[Data records]
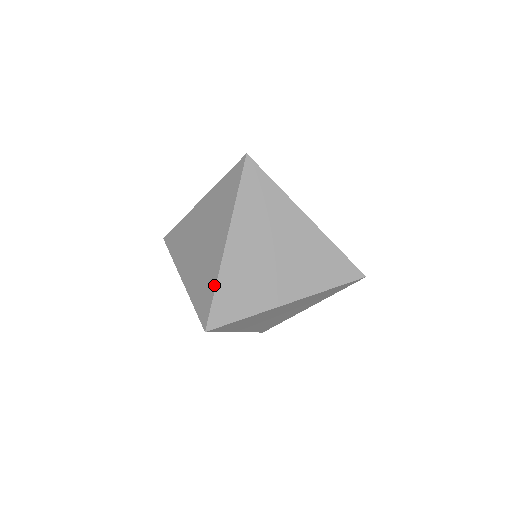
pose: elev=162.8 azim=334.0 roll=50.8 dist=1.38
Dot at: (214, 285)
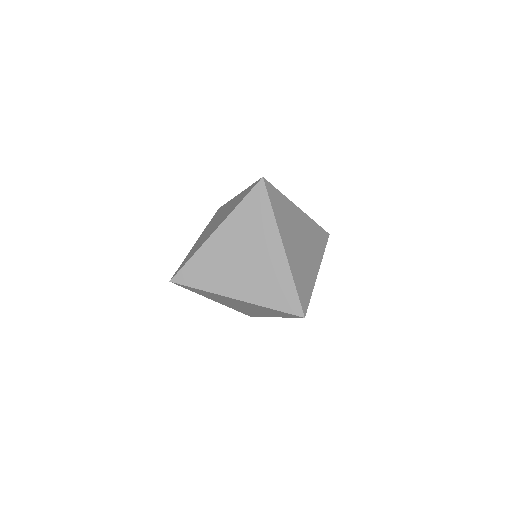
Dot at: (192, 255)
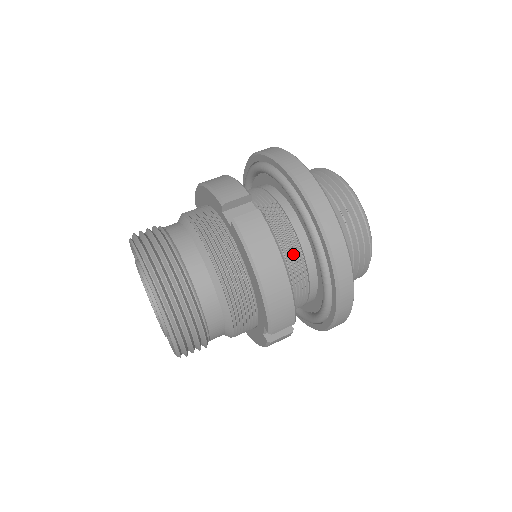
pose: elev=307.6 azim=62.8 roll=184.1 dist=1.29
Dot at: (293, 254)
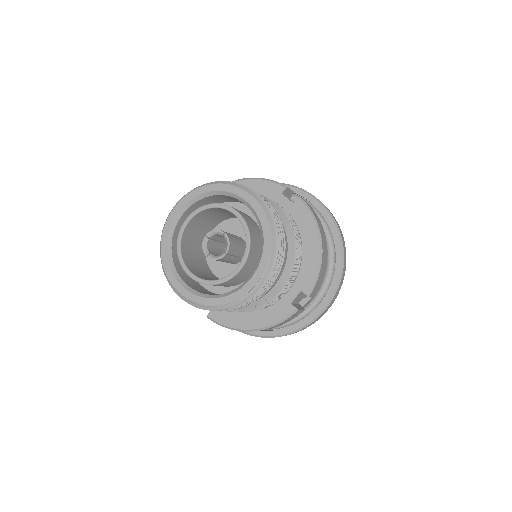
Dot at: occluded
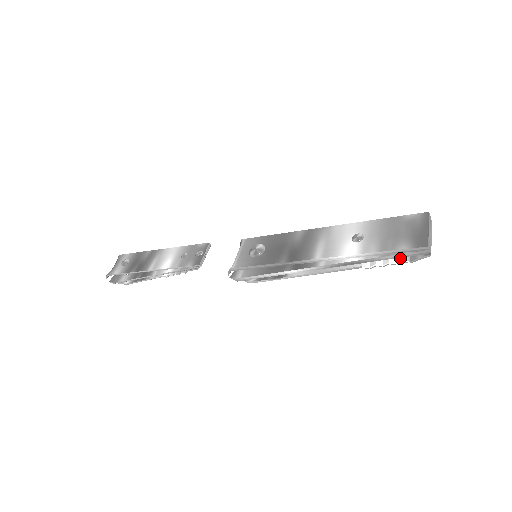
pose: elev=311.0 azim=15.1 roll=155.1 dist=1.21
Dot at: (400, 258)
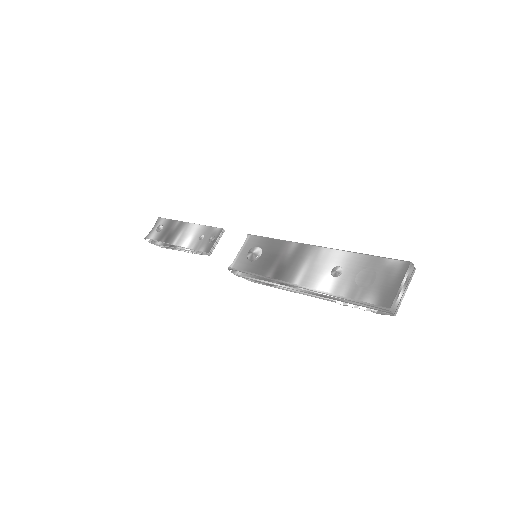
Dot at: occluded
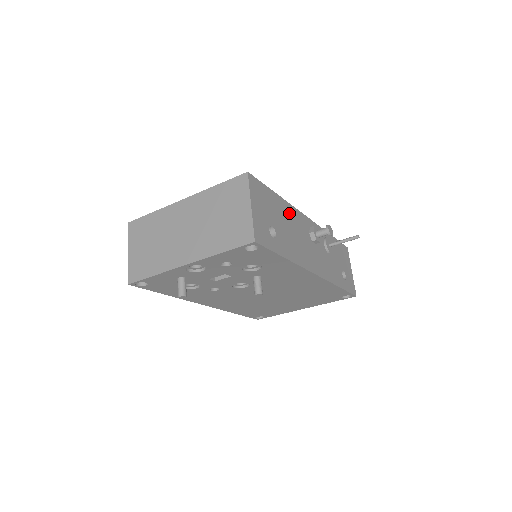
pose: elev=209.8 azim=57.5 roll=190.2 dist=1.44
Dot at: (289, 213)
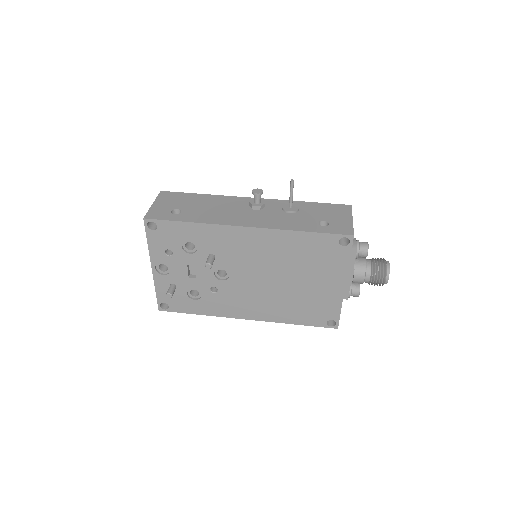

• **CHALLENGE**
Quote every text line of the material above, leaving out the pictures.

• **ANSWER FOR THE TASK**
pose: elev=162.8 azim=334.0 roll=50.8 dist=1.38
Dot at: (214, 285)
Dot at: (192, 255)
pose: elev=307.6 azim=62.8 roll=184.1 dist=1.29
Dot at: (293, 254)
Dot at: occluded
pose: elev=311.0 azim=15.1 roll=155.1 dist=1.21
Dot at: (400, 258)
Dot at: occluded
pose: elev=209.8 azim=57.5 roll=190.2 dist=1.44
Dot at: (289, 213)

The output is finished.